**Problem description:** The entries that follow should come back exactly, with no pictures among them.
--- Data shown Enclosed Below ---
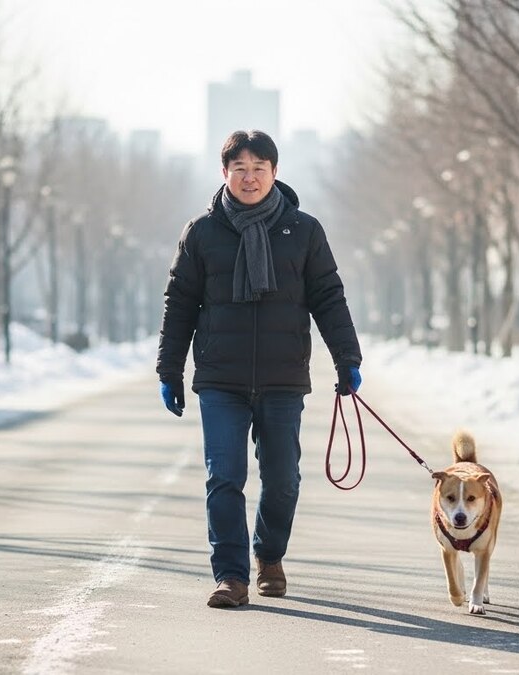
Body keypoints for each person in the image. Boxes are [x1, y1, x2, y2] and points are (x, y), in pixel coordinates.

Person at [156, 130, 362, 609]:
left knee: (283, 478)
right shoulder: (202, 232)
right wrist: (170, 370)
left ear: (275, 172)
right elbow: (179, 304)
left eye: (259, 169)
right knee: (223, 477)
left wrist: (346, 358)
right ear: (224, 173)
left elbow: (328, 297)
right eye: (240, 169)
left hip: (283, 377)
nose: (249, 178)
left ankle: (268, 556)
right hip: (220, 379)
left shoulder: (305, 230)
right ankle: (231, 576)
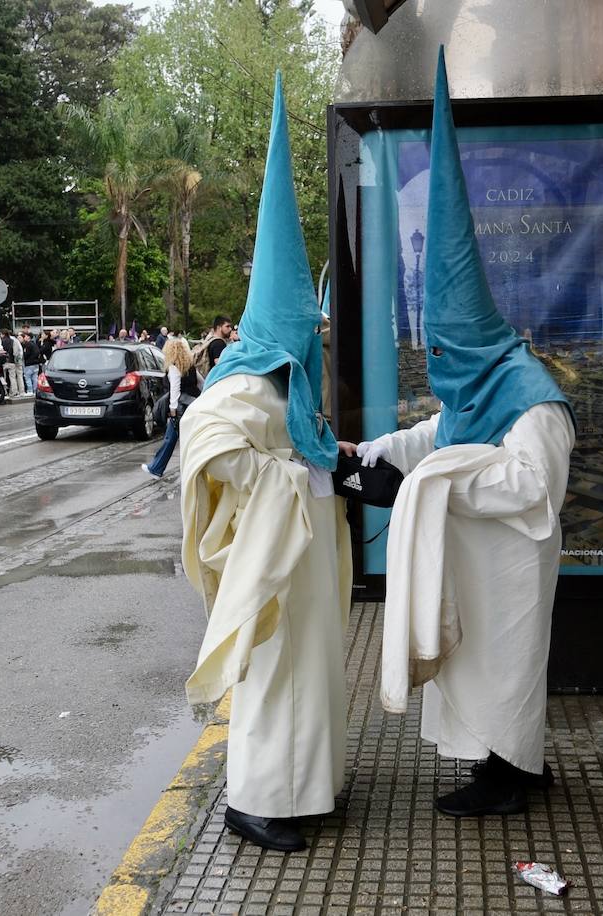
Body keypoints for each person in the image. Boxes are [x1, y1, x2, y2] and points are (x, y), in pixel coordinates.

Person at [360, 51, 575, 818]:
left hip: (511, 566)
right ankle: (494, 764)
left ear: (475, 344)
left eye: (446, 350)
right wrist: (384, 452)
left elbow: (532, 484)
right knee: (478, 668)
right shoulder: (481, 386)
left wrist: (435, 480)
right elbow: (445, 432)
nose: (439, 365)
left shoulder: (532, 395)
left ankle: (515, 778)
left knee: (509, 667)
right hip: (474, 562)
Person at [179, 74, 351, 854]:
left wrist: (329, 460)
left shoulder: (289, 376)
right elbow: (206, 435)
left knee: (307, 674)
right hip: (276, 553)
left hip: (303, 548)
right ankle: (254, 801)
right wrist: (276, 481)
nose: (318, 332)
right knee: (275, 675)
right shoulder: (251, 375)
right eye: (308, 324)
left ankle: (307, 789)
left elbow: (298, 441)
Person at [141, 337, 201, 479]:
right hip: (193, 404)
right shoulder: (190, 365)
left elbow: (175, 390)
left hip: (180, 407)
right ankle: (157, 467)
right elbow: (201, 382)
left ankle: (156, 468)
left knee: (170, 439)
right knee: (187, 439)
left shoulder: (173, 367)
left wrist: (172, 410)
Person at [0, 327, 17, 395]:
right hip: (12, 360)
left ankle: (5, 392)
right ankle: (14, 391)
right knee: (12, 377)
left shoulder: (2, 341)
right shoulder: (12, 341)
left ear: (3, 334)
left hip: (4, 361)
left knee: (3, 377)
--- End of Enclosed Data shown ---
**Output for this task:**
Body keypoints for each person in the image. Boxes are [x1, y1, x2, y2] and points are (x, y), in pixel coordinates.

Person at [156, 130, 362, 609]:
left knee: (283, 478)
right shoulder: (202, 232)
right wrist: (170, 370)
left ear: (275, 172)
right elbow: (179, 304)
left eye: (259, 169)
right knee: (223, 477)
left wrist: (346, 358)
right ear: (224, 173)
left elbow: (328, 297)
right eye: (240, 169)
left hip: (283, 377)
nose: (249, 178)
left ankle: (268, 556)
right hip: (220, 379)
left shoulder: (305, 230)
right ankle: (231, 576)
Body keypoints for each person in the image. Boxes are [x1, y1, x2, y2] and points are (x, y), in pixel coordinates.

Person at [360, 51, 575, 818]:
left hip: (511, 566)
right ankle: (494, 764)
left ear: (475, 344)
left eye: (446, 350)
right wrist: (384, 452)
left elbow: (532, 484)
right knee: (478, 668)
right shoulder: (481, 386)
left wrist: (435, 480)
right elbow: (445, 432)
nose: (439, 365)
left shoulder: (532, 395)
left ankle: (515, 778)
left knee: (509, 667)
right hip: (474, 562)
Person at [179, 74, 351, 854]:
left wrist: (329, 460)
left shoulder: (289, 376)
right elbow: (206, 435)
left knee: (307, 674)
right hip: (276, 553)
left hip: (303, 548)
right ankle: (254, 801)
right wrist: (276, 481)
nose: (318, 332)
right knee: (275, 675)
right shoulder: (251, 375)
right eye: (308, 324)
left ankle: (307, 789)
left elbow: (298, 441)
Person at [141, 337, 201, 479]:
right hip: (193, 404)
right shoulder: (190, 365)
left elbow: (175, 390)
left hip: (180, 407)
right ankle: (157, 467)
right elbow: (201, 382)
left ankle: (156, 468)
left knee: (170, 439)
right knee: (187, 439)
left shoulder: (173, 367)
left wrist: (172, 410)
Person at [0, 327, 17, 395]:
right hip: (12, 360)
left ankle: (5, 392)
right ankle: (14, 391)
right knee: (12, 377)
left shoulder: (2, 341)
right shoulder: (12, 341)
left ear: (3, 334)
left hip: (4, 361)
left knee: (3, 377)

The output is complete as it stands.